Steven Ming, executive director for prestige homes at Savills Singapore, said that the luxury market still has not recovered from the peak years of 2007 and 2008 and that homes are selling at discounts of 10-15 per cent. He said the fact that all nine units sold for a loss were bought in 2007 may be due to the high prices of the peak market during that year. Units from the analysis bought in 2006, 2008, and 2009 were all sold at a profit. Mr Ming also noted that more owners suffered losses in the second and third quarters of this year than in the first.

Ku Swee Yong, chief executive of International Property Advisor, said that some owners could tired  of holding on to their properties as tenants have become harder to find after an outflow of expats in 2009.

“If you were a tenant with a monthly budget of S$9,000-12,000 (US$6,927-9,236), there will be many vacant brand new properties to choose from – Ardmore II, CityVista, BelleVue, St Thomas Suites and Latitude, just to name a few – and these new projects will be competing with older, more established and larger-sized units such as those in Ardmore Park and Grange Residences,” said Ku.

Savills’ Ming noted that the number of units selling at a loss is still very low, with 90 per cent of sub-sale transactions in 2010 making profits.

In the future, owners of luxury property in Singapore could be more interested in selling – even at losses – as oversupply is a concern with many new projects in the pipeline in prime districts 9 and 10.

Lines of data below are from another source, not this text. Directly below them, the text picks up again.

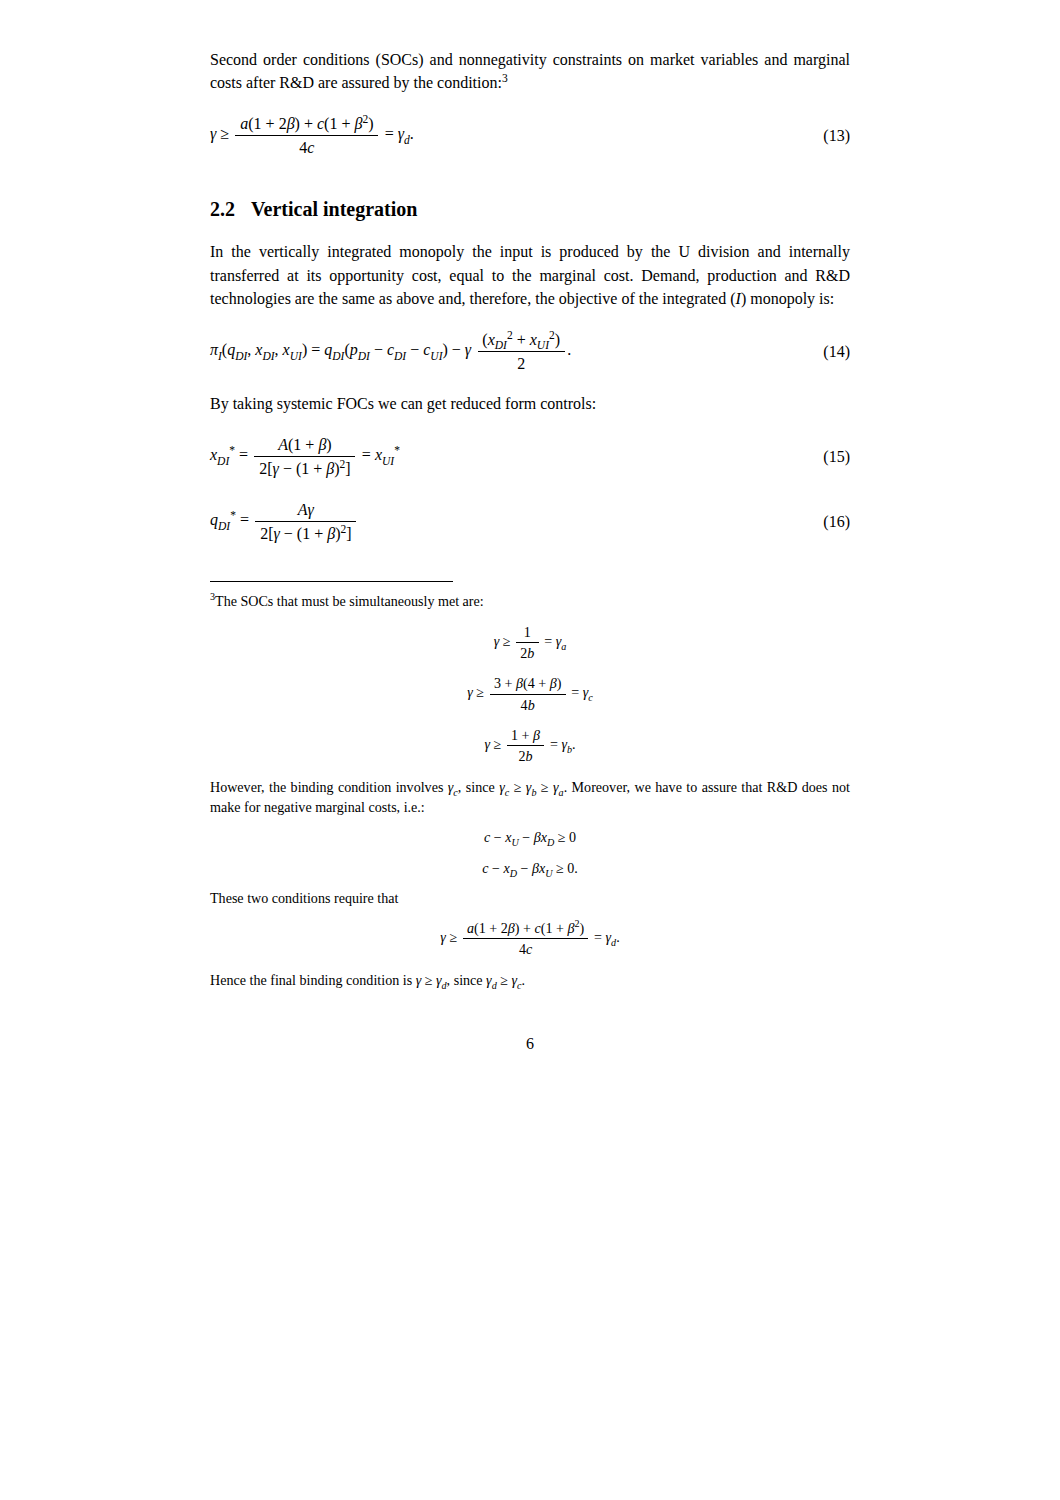Second order conditions (SOCs) and nonnegativity constraints on market variables and marginal costs after R&D are assured by the condition:3
γ ≥ a(1 + 2β) + c(1 + β2) 4c = γd. (13)
2.2 Vertical integration
In the vertically integrated monopoly the input is produced by the U division and internally transferred at its opportunity cost, equal to the marginal cost. Demand, production and R&D technologies are the same as above and, therefore, the objective of the integrated (I) monopoly is:
πI(qDI, xDI, xUI) = qDI(pDI − cDI − cUI) − γ (xDI2 + xUI2) 2 . (14)
By taking systemic FOCs we can get reduced form controls:
xDI* = A(1 + β) 2[γ − (1 + β)2] = xUI* (15)
qDI* = Aγ 2[γ − (1 + β)2] (16)
3The SOCs that must be simultaneously met are:
γ ≥ 1 2b = γa
γ ≥ 3 + β(4 + β) 4b = γc
γ ≥ 1 + β 2b = γb.
However, the binding condition involves γc, since γc ≥ γb ≥ γa. Moreover, we have to assure that R&D does not make for negative marginal costs, i.e.:
c − xU − βxD ≥ 0
c − xD − βxU ≥ 0.
These two conditions require that
γ ≥ a(1 + 2β) + c(1 + β2) 4c = γd.
Hence the final binding condition is γ ≥ γd, since γd ≥ γc.
6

“The wave of construction that began in 2007 and 2008 means we are seeing significant completions of luxury properties from 2010 to 2012,” said Mr Ku. “Coming soon are The Marq on Paterson Hill, Cliveden at Grange, Nassim Park Residences, Helios, Hilltops, The Orange Grove and Ritz Carlton Residences, among others.”

For its analysis, Savills only compared sub-sale transactions for which there were caveats of previous transactions. The amount of profit or loss was calculated as the difference between sale and purchase prices and does not take into account stamp duty and other expenses. Based on caveats downloaded on Oct 19, Savills found that 108 units in 16 projects in the Orchard Road vicinity were sold in the sub-sale market in 2010. Of these units, the firm managed to match 87 units with their previous transactions. It found that nine units were re-sold for losses in the sub-sale market. Sub-sales – which refer to secondary market transactions involving projects that have yet to receive a Certificate of Statutory Completion – are tracked as a gauge of property speculation.